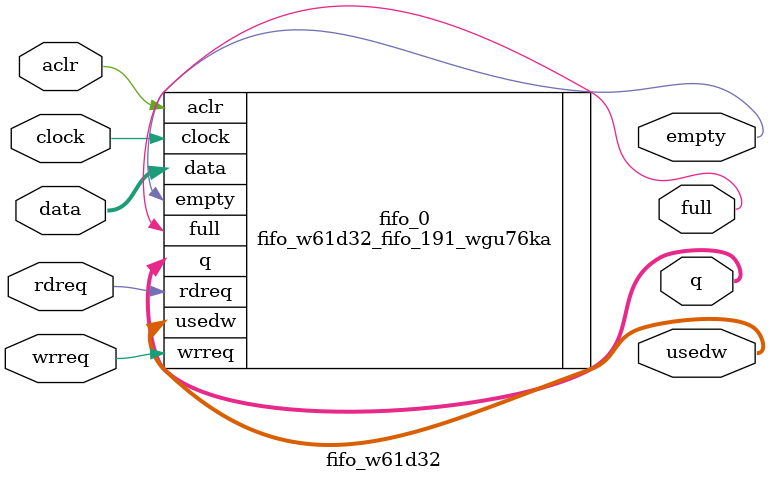
<source format=v>


`timescale 1 ps / 1 ps
module fifo_w61d32 (
		input  wire [60:0] data,  //  fifo_input.datain
		input  wire        wrreq, //            .wrreq
		input  wire        rdreq, //            .rdreq
		input  wire        clock, //            .clk
		input  wire        aclr,  //            .aclr
		output wire [60:0] q,     // fifo_output.dataout
		output wire [4:0]  usedw, //            .usedw
		output wire        full,  //            .full
		output wire        empty  //            .empty
	);

	fifo_w61d32_fifo_191_wgu76ka fifo_0 (
		.data  (data),  //  fifo_input.datain
		.wrreq (wrreq), //            .wrreq
		.rdreq (rdreq), //            .rdreq
		.clock (clock), //            .clk
		.aclr  (aclr),  //            .aclr
		.q     (q),     // fifo_output.dataout
		.usedw (usedw), //            .usedw
		.full  (full),  //            .full
		.empty (empty)  //            .empty
	);

endmodule

</source>
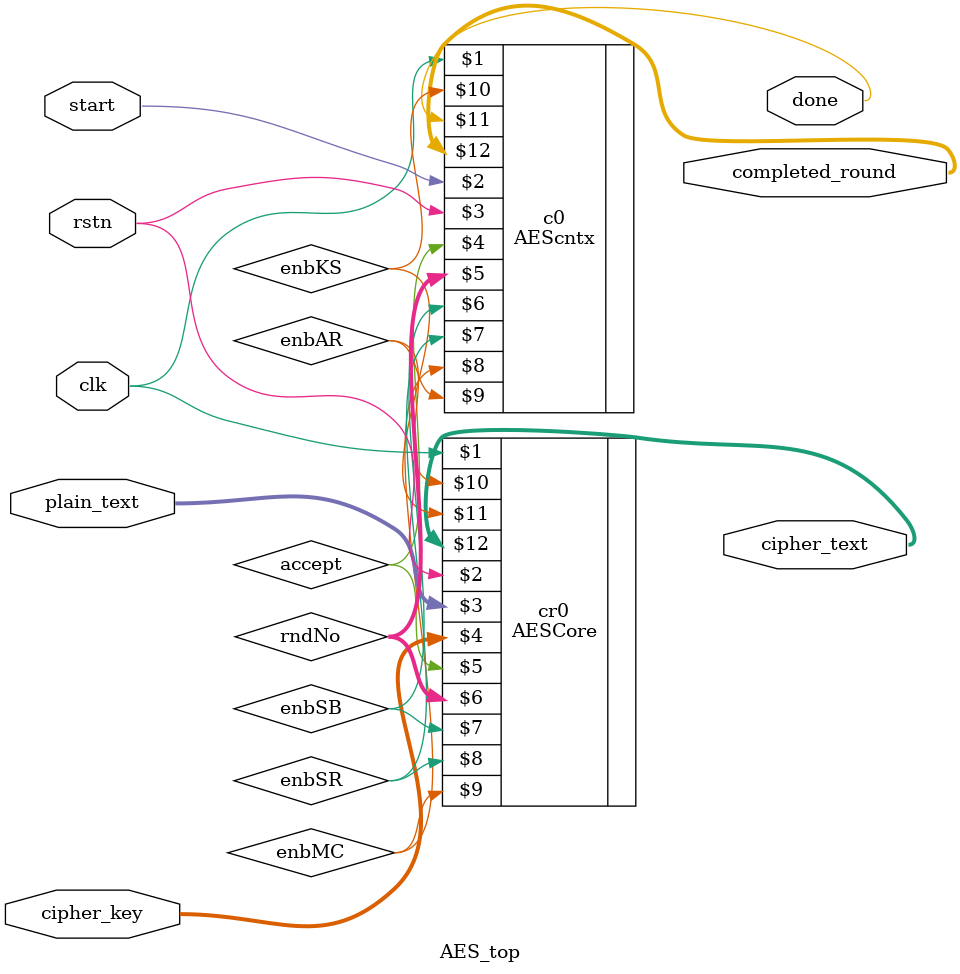
<source format=v>
module AES_top(
//from testbench
input  clk,
input  start,
input  rstn,
input  [127:0] plain_text,
input  [127:0] cipher_key,
//to testbench
output  done,
output  [9:0] completed_round,
output  [127:0] cipher_text
);
////enter your code here
wire accept,enbSB,enbSR,enbMC,enbAR,enbKS;
wire [3:0] rndNo;

AEScntx c0(clk,start,rstn,accept,rndNo,enbSB,enbSR,enbMC,enbAR,enbKS,done,completed_round);
AESCore cr0(clk,rstn,plain_text,cipher_key,accept,rndNo,enbSB,enbSR,enbMC,enbAR,enbKS,cipher_text);

 
endmodule

</source>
────────────────────
What you are asked to do: Every record is to be restated word for word, with the pictures left out.

Solution:
<source format=v>


`timescale 1 ps / 1 ps
module fifo_w61d32 (
		input  wire [60:0] data,  //  fifo_input.datain
		input  wire        wrreq, //            .wrreq
		input  wire        rdreq, //            .rdreq
		input  wire        clock, //            .clk
		input  wire        aclr,  //            .aclr
		output wire [60:0] q,     // fifo_output.dataout
		output wire [4:0]  usedw, //            .usedw
		output wire        full,  //            .full
		output wire        empty  //            .empty
	);

	fifo_w61d32_fifo_191_wgu76ka fifo_0 (
		.data  (data),  //  fifo_input.datain
		.wrreq (wrreq), //            .wrreq
		.rdreq (rdreq), //            .rdreq
		.clock (clock), //            .clk
		.aclr  (aclr),  //            .aclr
		.q     (q),     // fifo_output.dataout
		.usedw (usedw), //            .usedw
		.full  (full),  //            .full
		.empty (empty)  //            .empty
	);

endmodule

</source>
<source format=v>
module AES_top(
//from testbench
input  clk,
input  start,
input  rstn,
input  [127:0] plain_text,
input  [127:0] cipher_key,
//to testbench
output  done,
output  [9:0] completed_round,
output  [127:0] cipher_text
);
////enter your code here
wire accept,enbSB,enbSR,enbMC,enbAR,enbKS;
wire [3:0] rndNo;

AEScntx c0(clk,start,rstn,accept,rndNo,enbSB,enbSR,enbMC,enbAR,enbKS,done,completed_round);
AESCore cr0(clk,rstn,plain_text,cipher_key,accept,rndNo,enbSB,enbSR,enbMC,enbAR,enbKS,cipher_text);

 
endmodule

</source>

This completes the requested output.